» GEZEIGTER TEXT
━━━━━━━━━━━━━━━━

Die nachfolgenden Tage ist ideales Radlerwetter angesagt (max 18 Grad bei Sonnenschein)- da auch kaum Höhenmeter zu überwinden sind, planen wir Tagesetappen zwischen 90 und 100km. Es geht durch stark landwirtschaftlich genutztes Gebiet (Region Gharb) entlang der Küste: Heidelbeeren, Himbeeren (ich sehe ein Gebäude von Discrolls – sie vermarkten die Beeren auch in österreichischen Supermärkten), Zuckerrohr, Bananen, Zitrusfrüchte, Reis und Unmengen an Avocados. Viele Betriebe setzen trotz Belastung der Wasserressourcen seit ein paar Jahren vermehrt auf die grüne Frucht, um den Hunger der Europäer nach Guacamole zu stillen.
Das Radeln ist körperlich nicht anstrengend, auf manchen Abschnitten sind aber viele Fahrzeuge (auch LKW‘s) unterwegs, sodass es eher mental belastend wird.

━━━━━━━━━━━━━━━━

» BEREITGESTELLTE ANGABEN
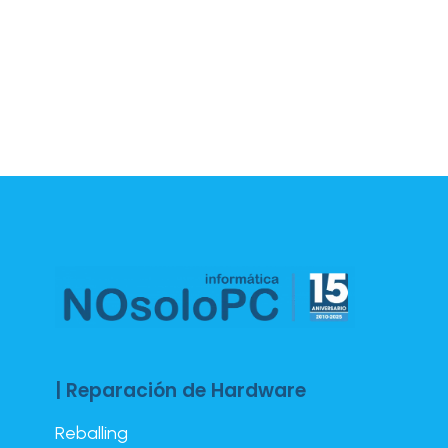
| Reparación de Hardware
Reballing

━━━━━━━━━━━━━━━━

» AUFGABENSTELLUNG
Warum wird das Radeln laut dem Text über die Radtour durch die Region Gharb eher mental belastend?

» ERGEBNIS
Weil auf manchen Abschnitten viele Fahrzeuge unterwegs sind, auch LKW.